The State Department has helped “at least 129 U.S. citizens” leave Afghanistan since the U.S. left the country on Aug. 31, a State Department spokesperson told the Daily Caller.
President Joe Biden’s administration has been evasive in revealing exactly how many Americans were left behind in the Taliban-controlled country after America withdrew its troops in August. Secretary of State Antony Blinken first said – during his speech announcing the end of America’s military operation in Afghanistan at the end of August – that “under 200, and likely closer to 100” remained in the country and wished to leave.
That same day, Gen. Kenneth McKenzie said that the amount of Americans left were in the “very low hundreds,” and Biden echoed similar estimations during his remarks on the drawdown. Meanwhile, several thousand U.S. green card holders remained stranded in Afghanistan as of mid-September, Blinken told Congress at the time.
A State Department spokesperson said that, as of Monday, the department had also helped 115 lawful permanent residents depart Afghanistan since Aug. 31, bringing the estimated number to around 244 people. (RELATED: ‘They Lied To Us’: Hundreds Of American Citizens And Others With Green Cards Were Left In Afghanistan)
“We continue to make good on our pledge to U.S. citizens, LPRs, and Afghans to whom we have a special commitment,” the spokesperson said. “We will be relentless in helping them depart Afghanistan, if and when they choose to do so. In total, at least 129 U.S citizens and 115 LPRs have departed Afghanistan with our assistance since August 31. These are the numbers of people whose individual departures we directly facilitated.”
In the days following the U.S. withdrawal, the Taliban reportedly kept planes grounded despite the group’s promise to allow people to leave the country after Aug. 31. On Sept. 9, the Taliban cleared a number of Americans to fly out of the Kabul airport and 21 Americans left the country on Sept. 10, as well.
“We are continuing intensive work across the U.S. government to facilitate the safe transit of these individuals and other U.S. citizens, LPRs, and Afghans who have worked for us who wish to leave Afghanistan,” National Security Council spokeswoman Emily Horne said on Sept. 10.
The State Department spokesperson noted that others have left the country without the help of the department via “private charters” or crossing “a land border,” though no official number was given. (RELATED: How Private Citizens Stepped Up To Get Americans Out Of Kabul When The US Government Failed)
“An additional number of U.S. citizens and LPRs have departed on private charters or have independently crossed via a land border,” the spokesperson explained. “We will continue our efforts to facilitate the safe and orderly travel of U.S. citizens, LPRs, and Afghans to whom we have special commitments and wish to leave Afghanistan.

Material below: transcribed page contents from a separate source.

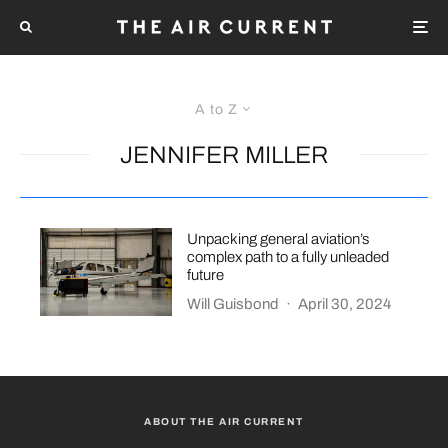
A to Z
JENNIFER MILLER
Unpacking general aviation’s
complex path to a fully unleaded
future
Will Guisbond
·
April 30, 2024
ABOUT THE AIR CURRENT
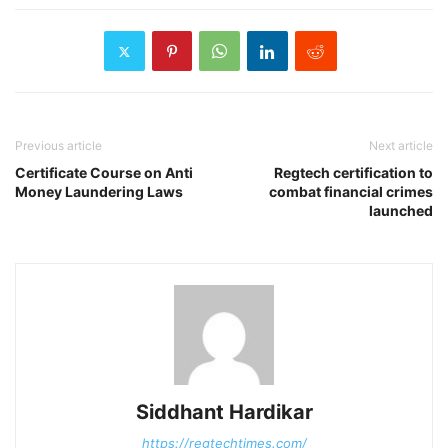
Previous article
Next article
Certificate Course on Anti
Regtech certification to
Money Laundering Laws
combat financial crimes
launched
Siddhant Hardikar
https://regtechtimes.com/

Because there is ongoing sensitivity with operations of this nature, we will not be sharing details of these efforts before people are safely out of the country.”

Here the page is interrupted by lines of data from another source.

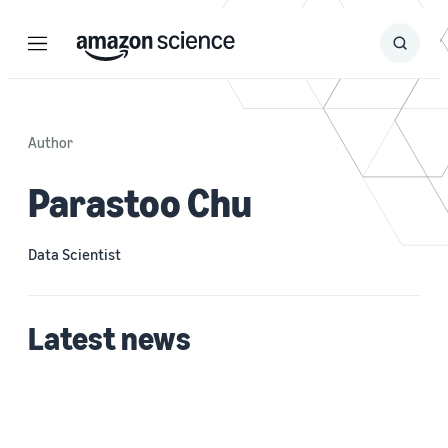
Menu
Search
Submit
Search
Author
Parastoo Chu
Data Scientist
Latest news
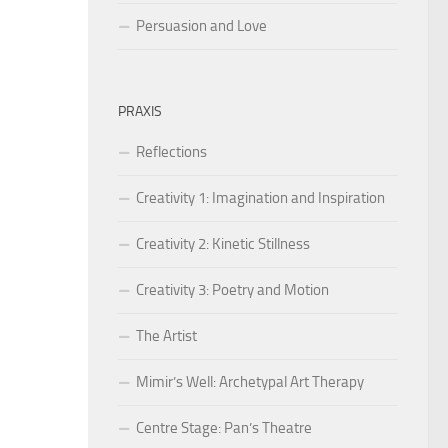
Persuasion and Love
PRAXIS
Reflections
Creativity 1: Imagination and Inspiration
Creativity 2: Kinetic Stillness
Creativity 3: Poetry and Motion
The Artist
Mimir’s Well: Archetypal Art Therapy
Centre Stage: Pan’s Theatre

Biden came under fire for sticking with his Aug. 31 deadline despite a promise to remain in the country until every American had been safely evacuated. It’s unclear how many Americans remain stranded in Afghanistan, a point that Blinken eventually admitted during his testimony to the House Foreign Affairs Committee in mid-September.
At that time, Blinken said the State Department “can not know how many American citizens are in any country … precisely at any given moment.” Blinken said this is because Americans aren’t required to register upon entering a foreign country or “if they reside there.”
His comments mark a departure from the administration’s earlier claims at the end of August that roughly 100 to 200 Americans remained in Afghanistan. While the State Department’s remarks to the Daily Caller indicate that more individuals wish to be evacuated, it remains a mystery as to exactly how many people are still stranded.
The State Department, in its efforts to facilitate evacuations from afar, plans to “resume regular evacuation flights … before the end of the year,” the Wall Street Journal reported on Oct. 14.
“As soon as we have the right combination of documentation and logistics, we will get going again,” a senior State Department official reportedly said.
The official, citing issues with travel documents and potential stowaways, told the WSJ that they “haven’t been able to get a flight out in a couple of weeks.”